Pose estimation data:
+++
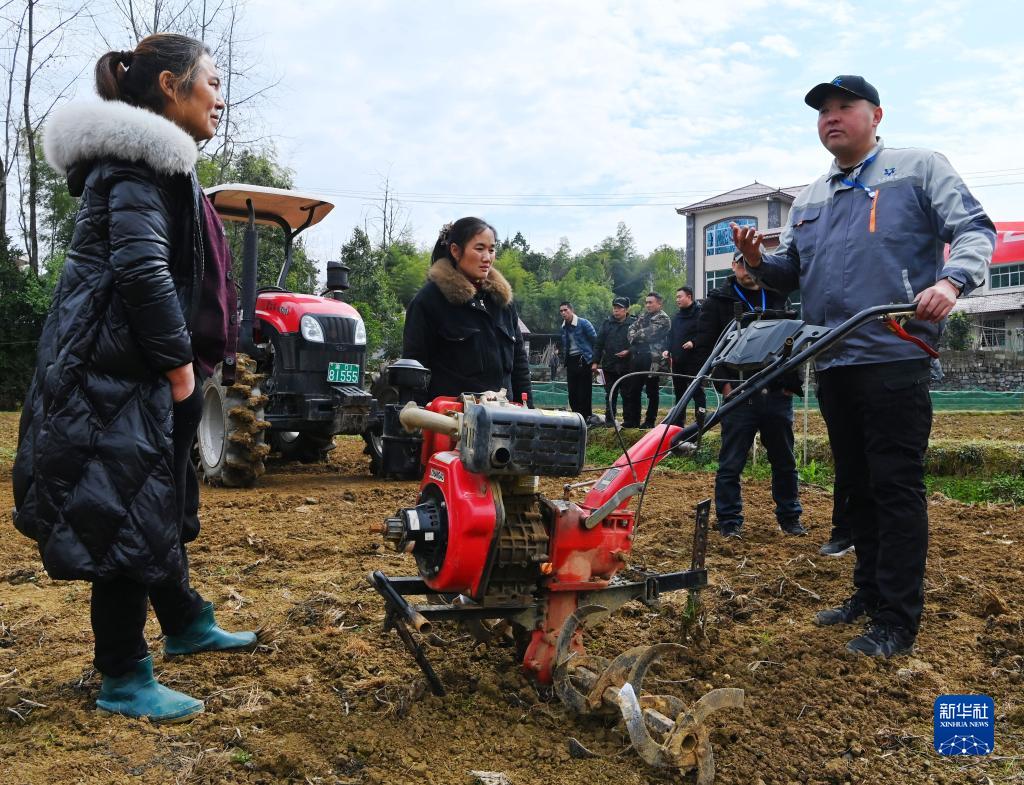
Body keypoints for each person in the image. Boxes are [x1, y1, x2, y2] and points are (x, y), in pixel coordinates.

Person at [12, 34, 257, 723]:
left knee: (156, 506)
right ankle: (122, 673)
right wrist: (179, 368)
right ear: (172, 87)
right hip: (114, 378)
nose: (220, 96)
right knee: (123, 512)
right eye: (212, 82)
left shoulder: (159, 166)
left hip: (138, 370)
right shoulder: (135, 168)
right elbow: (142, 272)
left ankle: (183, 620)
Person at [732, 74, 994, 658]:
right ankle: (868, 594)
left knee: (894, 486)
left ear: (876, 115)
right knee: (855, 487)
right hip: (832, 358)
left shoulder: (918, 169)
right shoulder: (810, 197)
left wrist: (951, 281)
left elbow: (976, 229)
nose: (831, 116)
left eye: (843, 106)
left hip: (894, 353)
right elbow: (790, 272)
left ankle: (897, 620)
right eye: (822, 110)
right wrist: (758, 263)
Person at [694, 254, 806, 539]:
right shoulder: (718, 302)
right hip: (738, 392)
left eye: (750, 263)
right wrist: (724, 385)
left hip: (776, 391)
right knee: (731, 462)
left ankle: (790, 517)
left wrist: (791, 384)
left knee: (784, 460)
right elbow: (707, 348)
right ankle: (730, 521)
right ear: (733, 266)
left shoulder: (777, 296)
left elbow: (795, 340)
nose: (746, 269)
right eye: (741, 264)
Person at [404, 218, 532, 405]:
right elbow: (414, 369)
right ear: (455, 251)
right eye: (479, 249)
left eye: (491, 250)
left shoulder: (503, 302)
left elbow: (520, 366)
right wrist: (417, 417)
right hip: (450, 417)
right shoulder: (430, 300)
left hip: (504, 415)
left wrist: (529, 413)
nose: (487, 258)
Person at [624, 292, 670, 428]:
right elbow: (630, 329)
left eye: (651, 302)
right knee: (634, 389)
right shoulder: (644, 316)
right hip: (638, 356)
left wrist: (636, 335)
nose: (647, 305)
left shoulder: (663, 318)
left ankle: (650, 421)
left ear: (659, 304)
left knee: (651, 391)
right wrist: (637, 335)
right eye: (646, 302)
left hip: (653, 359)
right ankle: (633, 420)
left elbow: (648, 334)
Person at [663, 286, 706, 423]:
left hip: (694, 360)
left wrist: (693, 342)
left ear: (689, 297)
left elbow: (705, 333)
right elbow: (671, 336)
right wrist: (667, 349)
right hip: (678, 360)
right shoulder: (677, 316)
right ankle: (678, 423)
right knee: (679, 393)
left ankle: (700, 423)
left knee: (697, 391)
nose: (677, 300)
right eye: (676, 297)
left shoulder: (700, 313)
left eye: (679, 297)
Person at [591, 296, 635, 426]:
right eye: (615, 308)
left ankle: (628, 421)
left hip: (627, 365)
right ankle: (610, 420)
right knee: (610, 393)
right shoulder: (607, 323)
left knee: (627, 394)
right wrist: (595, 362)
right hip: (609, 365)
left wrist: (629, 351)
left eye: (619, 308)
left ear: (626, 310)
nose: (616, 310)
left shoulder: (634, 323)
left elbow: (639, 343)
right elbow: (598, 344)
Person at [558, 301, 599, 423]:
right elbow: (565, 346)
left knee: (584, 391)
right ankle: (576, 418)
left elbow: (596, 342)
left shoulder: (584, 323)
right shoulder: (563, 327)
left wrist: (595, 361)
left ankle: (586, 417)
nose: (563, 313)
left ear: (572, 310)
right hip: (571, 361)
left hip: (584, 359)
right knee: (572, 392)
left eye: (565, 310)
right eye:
+++
**TASK PROMPT**. From the entries above, return each line with the word "nose" in it.

**EXERCISE SOLUTION**.
nose: (220, 96)
nose: (831, 116)
nose: (746, 269)
nose: (487, 258)
nose: (647, 305)
nose: (677, 300)
nose: (616, 310)
nose: (563, 313)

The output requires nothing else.